(EXTRAIT DE TEXTE):
━━━

Cette chronique rapporte quelques aspects de la biodiversité observée lors d’une mini-balade sur un espace naturel accessible au grand public ; il ne s’agit que d’un instantané très partiel pour une date donnée avec des informations complémentaires sur le site. Vous pouvez retrouver l’ensemble de ces chroniques-balades à la lettre Z, rubrique Zoom-balade. 

Lac des Bordes ; 18 juillet 2019 ; 13H-15H

Nous sommes ici aux confins des massif du Sancy et du Cézallier en Auvergne avec un paysage très ouvert de plateau volcanique couvert d’herbages (les estives) à perte de vue, fait de buttes arrondies et de creux occupés par des marais à reines des prés ou des tourbières. Des lacs occupent les dépressions les plus marquées ; ils sont soit d’origine volcanique (maar d’explosion) comme le Pavin ou le lac de la Godivelle d’en Haut ou d’origine post-glaciaire comme le lac de Bourdouze. Le lac des Bordes que nous allons découvrir ici se distingue par son histoire originale liée à l’action de l’Homme. 

Radeaux flottants 

Dès le point de départ (A), on dispose d’un superbe panorama sur le lac de près de quinze hectares et l’œil même non exercé y repère aussitôt un élément très particulier : une série d’îles verdoyantes de végétation herbacée avec quelques massifs de saules. Si on y avait accès et que l’on cherche à s’y déplacer, on découvrirait très vite à son insu que ce ne sont pas des îles mais des radeaux flottants qui  tanguent littéralement d’où leur surnom de tremblants tourbeux. Danger extrême : à tout moment, on peut passer à travers cette couche végétale qui flotte en fait sur l’eau libre ! Ces radeaux très originaux se composent des longues tiges rampantes (rhizomes) de quelques plantes semi-aquatiques typiques des tourbières : des laîches (les carex des botanistes), le comaret des marais, une potentille aux fleurs rouge vineuse et le trèfle d’eau  aux jolies fleurs blanches toutes frangées.

━━━

(QUESTIONS SUR LE DOCUMENT):
a. D'après la chronique, quel surnom donne-t-on aux radeaux flottants du lac des Bordes ?
b. Mettez dans un tableau Markdown à deux colonnes, « N° » et « Ligne », toutes les lignes des données, de celle qui contient « data to proxies** » jusqu'à celle qui contient « ### **1-1 Istio », sans les lignes vides.
La chronique ci-dessus et les lignes de données sont deux documents sans rapport entre eux.

Entrées du jeu de données
━━━

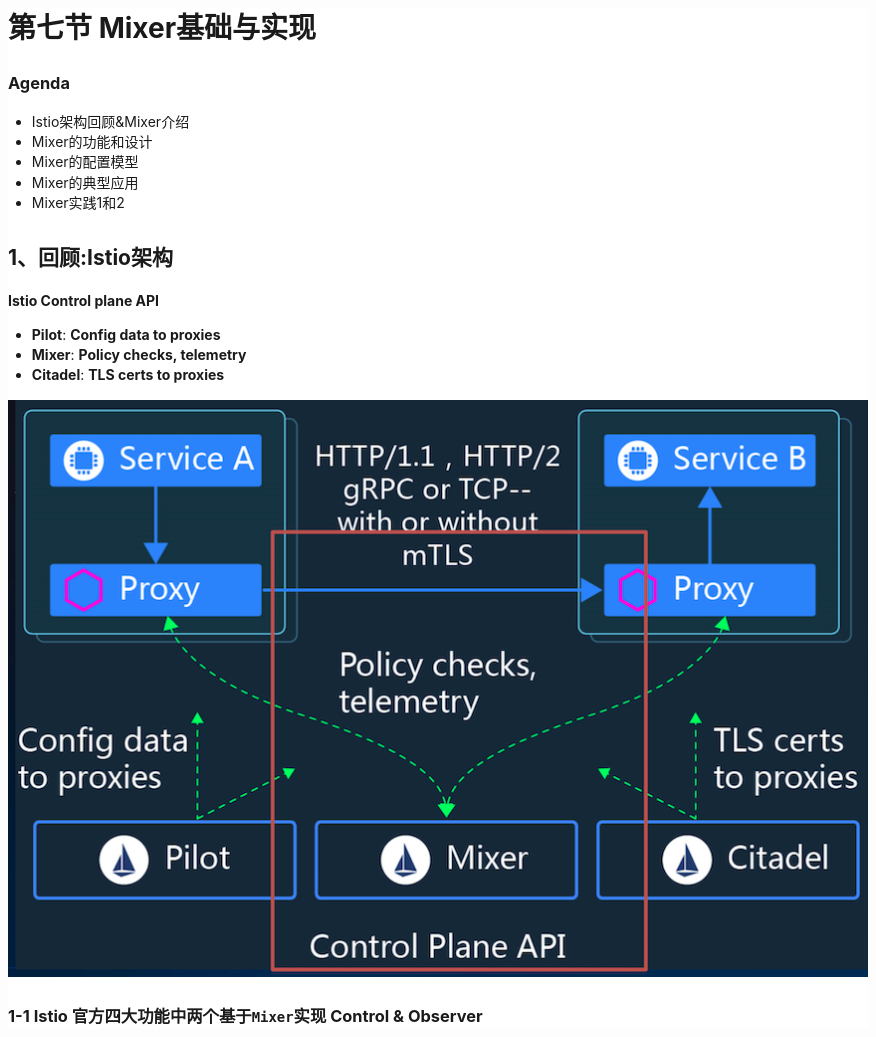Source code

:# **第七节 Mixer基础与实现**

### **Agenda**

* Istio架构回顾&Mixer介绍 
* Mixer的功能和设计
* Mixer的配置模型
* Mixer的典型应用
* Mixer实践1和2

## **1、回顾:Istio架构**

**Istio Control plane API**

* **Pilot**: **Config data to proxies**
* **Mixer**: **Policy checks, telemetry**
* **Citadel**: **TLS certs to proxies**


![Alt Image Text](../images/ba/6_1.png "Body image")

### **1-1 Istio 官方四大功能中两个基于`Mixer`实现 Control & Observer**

━━━

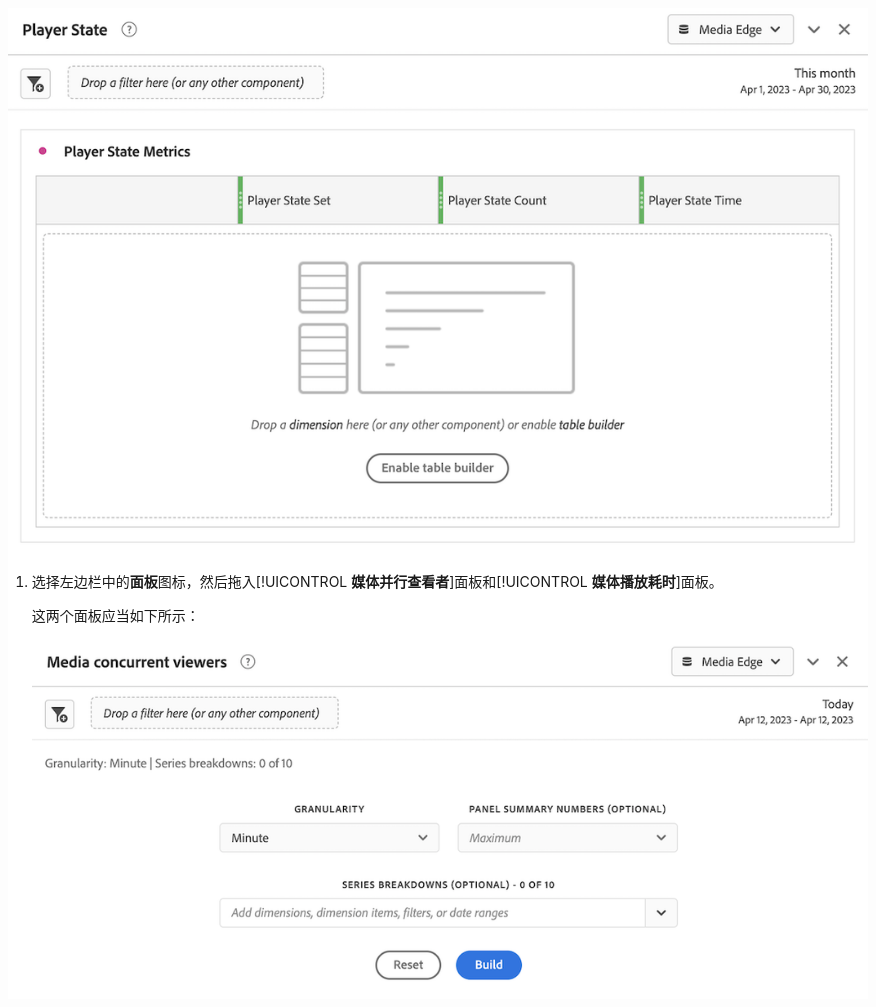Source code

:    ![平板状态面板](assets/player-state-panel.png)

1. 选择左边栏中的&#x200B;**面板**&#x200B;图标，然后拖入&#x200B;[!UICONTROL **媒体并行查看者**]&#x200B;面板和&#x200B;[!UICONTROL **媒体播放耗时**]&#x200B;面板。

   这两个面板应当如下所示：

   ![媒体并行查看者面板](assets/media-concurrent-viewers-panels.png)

━━━

(RÉPONSES AUX CONSIGNES):
a. On les surnomme les tremblants tourbeux.

b.
| N° | Ligne |
|---|---|
| 1 | * **Pilot**: **Config data to proxies** |
| 2 | * **Mixer**: **Policy checks, telemetry** |
| 3 | * **Citadel**: **TLS certs to proxies** |
| 4 | ![Alt Image Text](../images/ba/6_1.png "Body image") |
| 5 | ### **1-1 Istio 官方四大功能中两个基于`Mixer`实现 Control & Observer** |